Buhari, however, assured Nigerians that the situation was transient.

He said his administration had already begun looking and putting in place measures to ameliorate the situation.

“While Providence has been kind to us with the rains and as such an expectation that a bumper harvest would lead to crashing of food prices and ease the burdens on the population, the government’s concern is that the exploitative market behaviour by actors has significantly increased among traders in the past few years and may make any such relief a short-lived one.

“This year has indeed tested us in ways that globalisation has never been tested since the turn of the century.

“These challenges have disrupted lives and supply chains all over the world and Nigeria has not been spared.

“The effect has been deeply felt in the delays encountered in the procurement of raw materials for local production of fertilizer (damaging standing crops before harvest) and the speculative activities by a number of rice processors who are ready to pay for paddy at any price to keep their mills running non-stop.

“But of all these problems, the most worrisome is the activities of “corrupt” middlemen (with many of them discovered to be foreigners) and other food traders who serve as the link between farmers and consumers found to be systematically creating an artificial scarcity so that they can sell at higher prices.

“In dealing with these problems, the administration has, in line with its ease of doing business mantra, avoided imposing stockholding restrictions in order not to discourage investments in modern warehousing and cold storage.

“The president has just approved the release of food items from the strategic reserves, including 30,000 tons of maize to animal feeds producers to ease the high cost of poultry production.

“President Buhari’s administration has raised some of these issues with the various food producer associations involved, particularly those of rice and other grains.

“With their cooperation, the high food prices should soon be a thing of the past.

“In addition, investments in the agro-allied sector by the private sector will significantly increase domestic production of farming inputs especially fertilizer, further crash prices, create employment and ease the pressure on our foreign reserves.

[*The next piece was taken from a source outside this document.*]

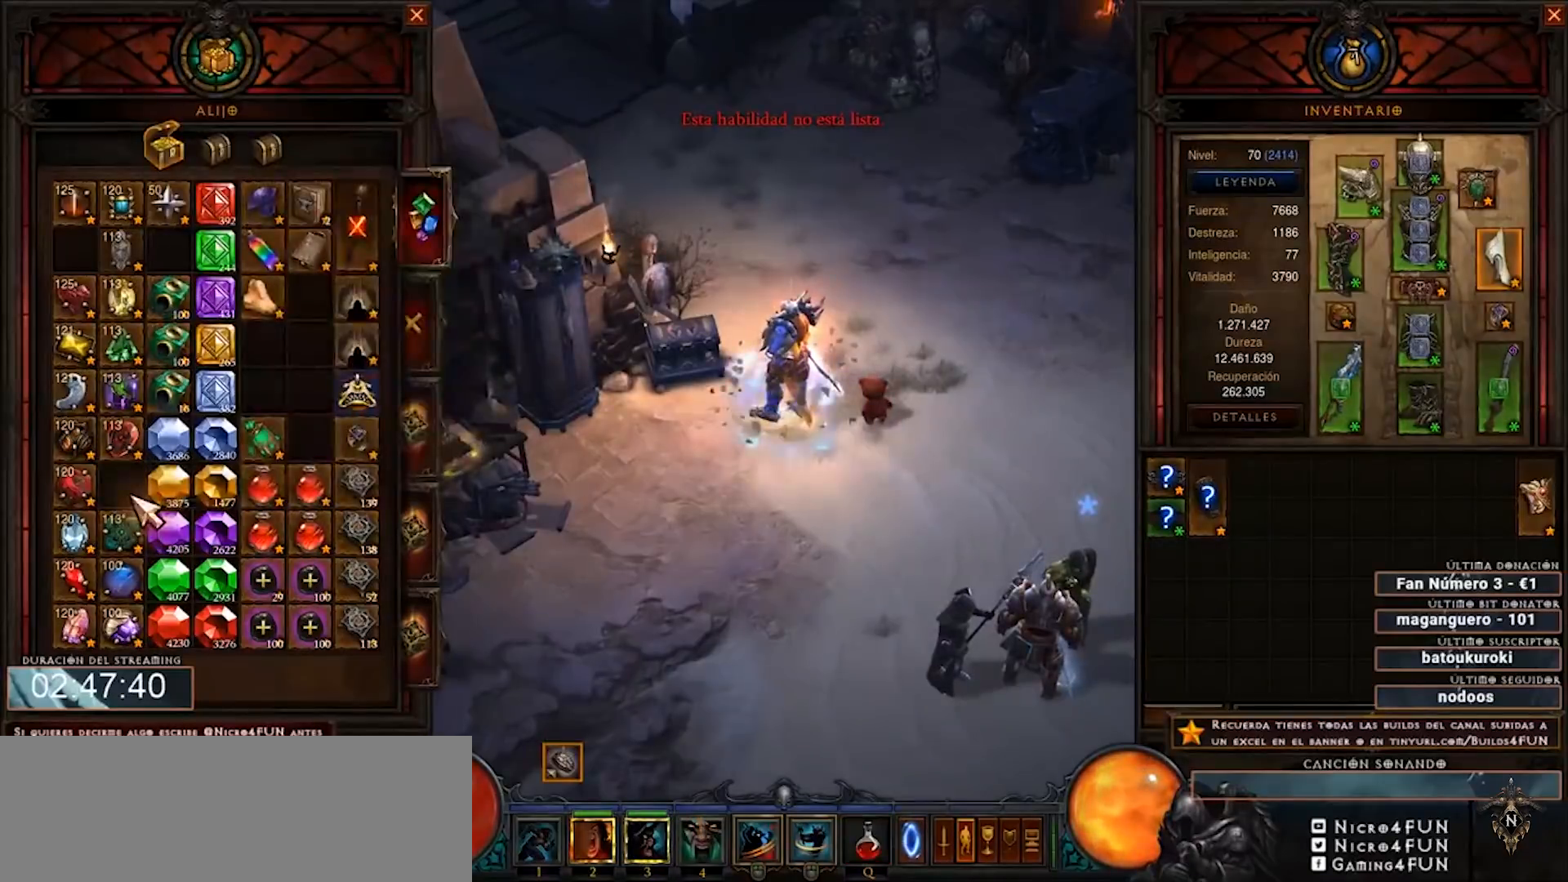
{"keys": [], "mouse": [], "events": []}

“One of these major investments is the Dangote Fertilizer plant, which is projected to come on stream by the 4th quarter of 2020,” the president said.

– Experts suggest ways out –

The National President of All Farmers Association of Nigeria (AFAN), Arc. Ibrahim Kabiru noted that to mitigate the effect of these calamities on the food system or food security, farmers should be encouraged to embark on full-scale dry season farming, which could lead to all-year-round farming

He advised that government should expand the nation’s irrigable lands by investing more in water resources.

He also advised farmers to quickly plant alternative crops that require little time to mature in order to mitigate the crisis.

He said government at all levels could support such farmers with seeds and other inputs.

“Whereupon the time left for the rainy season cannot be sufficient for any crop, some form of compensation commensurate to the ascertained loss could be given to the affected farmers,’’ he advised.

The farmer’s leader urged his members to insure their farms, adding that the association is already working with National Agricultural Insurance Company (NAIC) to that all farmers insure their farms.

The women leader of the Kebbi State Rice Farmers Association of Nigeria (RIFAN), Lubabatu Usman Kamba suggested that the way out for some of the challenges was for the farmers to be provided with good knowledge of forecasting the planting season.